Se comprende el grito de asombro de Francisco ante esta grandiosa perspectiva:

«¡Oh cuán glorioso y santo y grande, tener un Padre en los cielos! ¡Oh cuán santo, consolador, bello y admirable, tener un esposo! ¡Oh cuán santo y cuán amado, placentero, humilde, pacífico, dulce, amable y sobre todas las cosas deseable, tener un tal hermano y un tal hijo!, que dio su vida por sus ovejas y oró al Padre por nosotros diciendo: Padre santo, guarda en tu nombre a los que me has dado...» (2CtaF 54-56).

Verdaderamente es la realización de lo mismo que Jesús pedía a su Padre, como fruto de su Pascua, en la oración sacerdotal de la que Francisco estaba impregnado.

NACER DEL ESPÍRITU

«Bienaventurados los limpios de corazón, porque ellos verán a Dios (Mt 5,8). Son verdaderamente limpios de corazón quienes desprecian las cosas terrenas, buscan las celestiales y no dejan nunca de adorar y ver, con corazón y alma limpios, al Señor Dios vivo y verdadero» (Adm 16).

Los corazones puros verán a Dios. A decir verdad, no cesan de adorarlo y de verlo. Están constantemente en la luz del Espíritu.

#### Bloque de datos

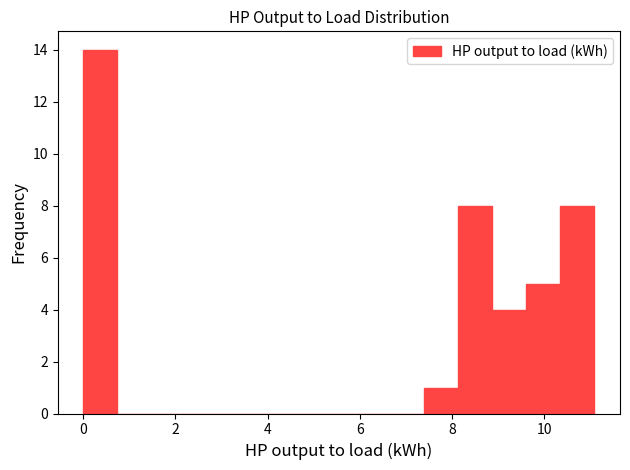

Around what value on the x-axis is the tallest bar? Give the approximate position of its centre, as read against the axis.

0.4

#### Explora el material
#1 Vuelve a escribir el tramo del texto sobre Francisco que va desde "Verdaderamente es la" hasta "Francisco estaba impregnado.".
#2 Según el texto sobre Francisco, ¿en qué luz están siempre los corazones puros?
El listado no hace falta para nada de lo que se pide.

#### Respuestas
#1
Verdaderamente es la realización de lo mismo que Jesús pedía a su Padre, como fruto de su Pascua, en la oración sacerdotal de la que Francisco estaba impregnado.

#2 En la luz del Espíritu.